Supplied information:
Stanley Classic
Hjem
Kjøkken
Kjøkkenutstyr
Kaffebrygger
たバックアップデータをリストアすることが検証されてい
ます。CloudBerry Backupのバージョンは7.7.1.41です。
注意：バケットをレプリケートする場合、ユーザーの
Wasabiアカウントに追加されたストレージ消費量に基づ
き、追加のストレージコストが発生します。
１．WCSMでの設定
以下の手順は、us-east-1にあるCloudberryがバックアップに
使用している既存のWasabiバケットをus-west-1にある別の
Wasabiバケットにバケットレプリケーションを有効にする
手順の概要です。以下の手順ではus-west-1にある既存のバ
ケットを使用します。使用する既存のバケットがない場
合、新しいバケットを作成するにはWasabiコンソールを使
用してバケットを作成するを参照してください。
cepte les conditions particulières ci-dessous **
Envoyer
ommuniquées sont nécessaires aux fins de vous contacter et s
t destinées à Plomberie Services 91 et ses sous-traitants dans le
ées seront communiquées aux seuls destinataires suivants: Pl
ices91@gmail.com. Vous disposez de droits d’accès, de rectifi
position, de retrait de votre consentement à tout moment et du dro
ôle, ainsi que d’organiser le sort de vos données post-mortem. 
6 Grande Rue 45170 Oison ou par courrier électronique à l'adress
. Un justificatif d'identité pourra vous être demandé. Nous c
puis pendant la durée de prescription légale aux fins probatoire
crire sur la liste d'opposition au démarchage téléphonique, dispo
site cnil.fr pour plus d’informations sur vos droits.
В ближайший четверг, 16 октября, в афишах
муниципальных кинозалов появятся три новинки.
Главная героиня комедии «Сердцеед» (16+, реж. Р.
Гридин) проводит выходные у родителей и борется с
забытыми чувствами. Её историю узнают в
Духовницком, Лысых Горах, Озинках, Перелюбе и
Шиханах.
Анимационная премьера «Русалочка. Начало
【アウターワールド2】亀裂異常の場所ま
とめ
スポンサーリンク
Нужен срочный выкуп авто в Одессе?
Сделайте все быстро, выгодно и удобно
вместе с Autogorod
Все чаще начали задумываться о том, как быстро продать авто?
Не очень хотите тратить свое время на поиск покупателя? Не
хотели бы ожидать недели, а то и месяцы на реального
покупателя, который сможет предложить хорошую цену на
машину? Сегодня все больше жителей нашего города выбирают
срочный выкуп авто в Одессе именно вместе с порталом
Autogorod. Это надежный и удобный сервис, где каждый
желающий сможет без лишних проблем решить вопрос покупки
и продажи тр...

What this task involves:
Only the number is wanted: how many lines of the material above include the word "fins"?

Response for this exercise:
2